Page extract.
- Opening Delimiter -

Since Aristotle's time, the discrimination against colour has taken a number of forms, some technical, some moral, some racial, some sexual, some social. As John Gage notes in his vast historical survey of colour theory, colour has regularly been linked with other better-documented sexual and racial phobias. As far back as Pliny, it was placed on the "wrong" end of the opposition between the occidental and the oriental, the Attic and the Asian, in a belief that "the rational traditions of western culture were under threat from insidious non-western sensuality." In later times, the Academies of the West continued and consolidated this opposition. For Kant, colour could never participate in the grand schemes of the Beautiful or the Sublime. It was at best "agreeable" and could add "charm" to a work of art, but it could not have any real bearing on aesthetic judgment.

- Closing Delimiter -

Instructions.
1. Quote from the passage on color prejudice the part that opens with the words containing "Since Aristotle's time, the" and closes with "on aesthetic judgment.".
2. Extend the passage on color prejudice, picking up right after its final sentence.

Source data.
- Opening Delimiter -

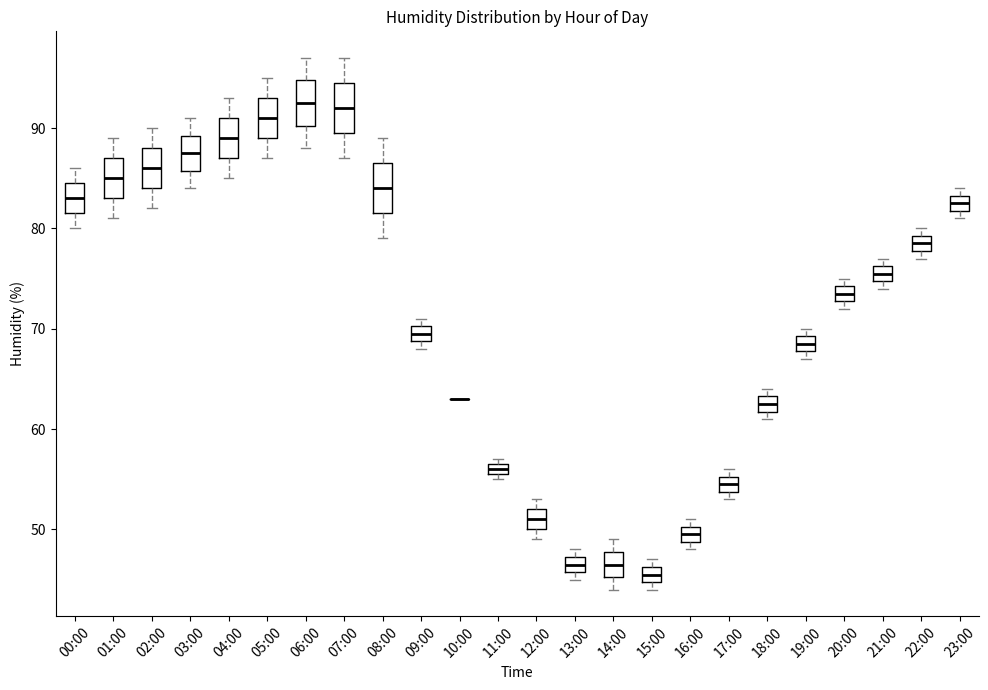

Where is the upper edge of the box for 23:00 on the y-axis? The values are not printed on the chart, so give them approximately, as read against the axis.

83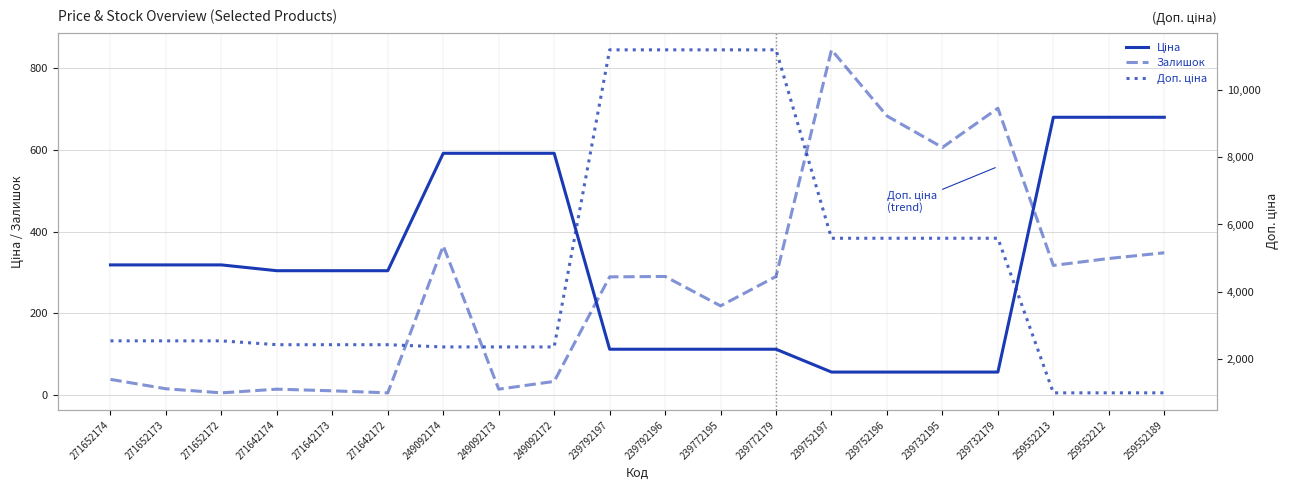

Between which two adjacent categories do Ціна and Залишок first intersect?

249092172 and 239792197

- Closing Delimiter -

Results of the tasks.
1.
Since Aristotle's time, the discrimination against colour has taken a number of forms, some technical, some moral, some racial, some sexual, some social. As John Gage notes in his vast historical survey of colour theory, colour has regularly been linked with other better-documented sexual and racial phobias. As far back as Pliny, it was placed on the "wrong" end of the opposition between the occidental and the oriental, the Attic and the Asian, in a belief that "the rational traditions of western culture were under threat from insidious non-western sensuality." In later times, the Academies of the West continued and consolidated this opposition. For Kant, colour could never participate in the grand schemes of the Beautiful or the Sublime. It was at best "agreeable" and could add "charm" to a work of art, but it could not have any real bearing on aesthetic judgment.

2.
The association of color with femininity and its bastard sibling, effeminacy, remains widespread, and I am sure that by talking up a hot pink foyer I raised a few eyebrows. I'll be the first to admit that my response to color is deeply sensual: the right color can startle both mind and body into a harmony that fairly throbs. Whether most men are actually incapable of such a reaction or are, rather, brought up to resist it I cannot say, but I suspect, perhaps optimistically, that it is a rare case of nurture trumping nature. Growing males are so eager to shun anything associated with girls that a non-essential regard for color will be suppressed without a moment's thought. Mr Batchelor finds the same anxiety at the heart of the Western disdain for color. I find it underlying the privileging of rationality, a distinctly Western choice that was first proposed by philosophers at a time when the Parthenon was blazingly polychromed. The men of the West appear to have talked themselves into a collective dread of the untidy and the complicated. It's the kind of dread that motivates people to ignore what they're afraid of, not to deal with it.

Hot pink did a lot to cheer us up after the shock of that long-ago Election Day.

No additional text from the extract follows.